Estey E
Department of Hematology, University of Texas M. D. Anderson Cancer Center, Houston, Texas 77030, USA.
Clin Cancer Res. 1997 Dec;3(12 Pt 2):2591-3.
Differences in nontreatment-related covariates ("prognostic factors") often account for differences between treatments in clinical cancer trials. This is true even in randomized trials in which the number of patients randomized is less than 200. Hence analysis of prognostic factors is crucial in historically controlled and small randomized trials. However, it is known that factors found prognostic in one series are often not prognostic in another. This is a result of the increased type I error inherent in most methods used to identify the optimal cutpoint of a potential prognostic factor. This report describes new graphical methods, based on Martingale residuals, that can be used to better identify the relationship between outcome and a covariate. For example, use of these methods indicated that the effect of antecedent hematological disorder on survival in acute myelogenous leukemia/myelodysplastic syndrome is continuous (the longer the length of antecedent hematological disorder, the shorter the survival) rather than dichotomous (antecedent hematological disorder present = unfavorable). This report also discusses the use of graphical methods to test the assumption of proportional hazards crucial to the Cox model and to account for any time-varying effects of a prognostic factor. The graphical methods discussed here provide a better fit of a statistical model to the data and provide more reliable estimates of the effect of a particular variable.
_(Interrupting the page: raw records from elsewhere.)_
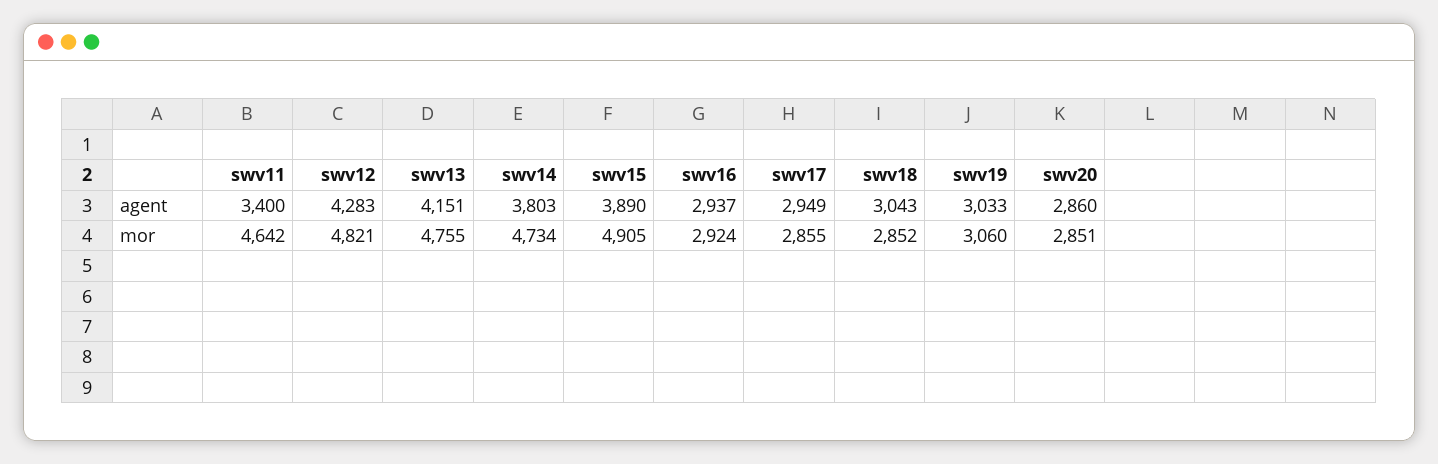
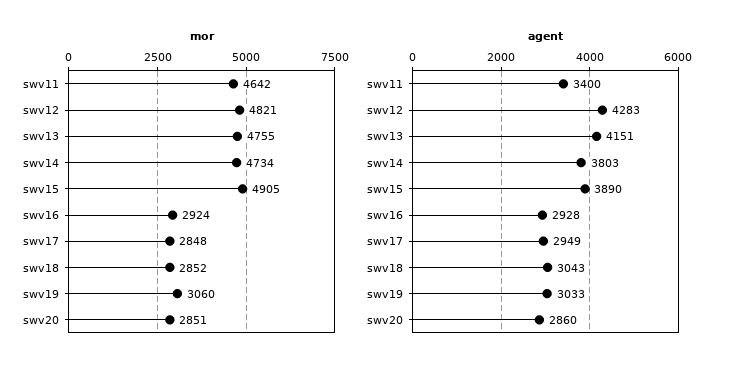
  {
    "agent": {
      "swv11": 3400,
      "swv12": 4283,
      "swv13": 4151,
      "swv14": 3803,
      "swv15": 3890,
-     "swv16": 2937,
+     "swv16": 2928,
      "swv17": 2949,
      "swv18": 3043,
      "swv19": 3033,
      "swv20": 2860
    },
    "mor": {
      "swv11": 4642,
      "swv12": 4821,
      "swv13": 4755,
      "swv14": 4734,
      "swv15": 4905,
      "swv16": 2924,
-     "swv17": 2855,
+     "swv17": 2848,
      "swv18": 2852,
      "swv19": 3060,
      "swv20": 2851
    }
  }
在临床癌症试验中,非治疗相关协变量(“预后因素”)的差异常常导致不同治疗组之间出现差异。即便在随机分组患者数量少于200例的随机试验中也是如此。因此,在历史对照试验和小型随机试验中,对预后因素的分析至关重要。然而,众所周知,在一个系列研究中发现具有预后意义的因素,在另一个系列中往往并无预后意义。这是由于多数用于确定潜在预后因素最佳切点的方法存在较高的I型错误。本报告介绍了基于鞅残差的新图形方法,可用于更好地识别结局与协变量之间的关系。例如,使用这些方法表明,既往血液系统疾病对急性髓系白血病/骨髓增生异常综合征生存的影响是连续性的(既往血液系统疾病持续时间越长,生存期越短),而非二分性的(存在既往血液系统疾病 = 预后不良)。本报告还讨论了如何使用图形方法来检验对Cox模型至关重要的比例风险假设,并解释预后因素的任何随时间变化的效应。本文讨论的图形方法能使统计模型更好地拟合数据,并能更可靠地估计特定变量的效应。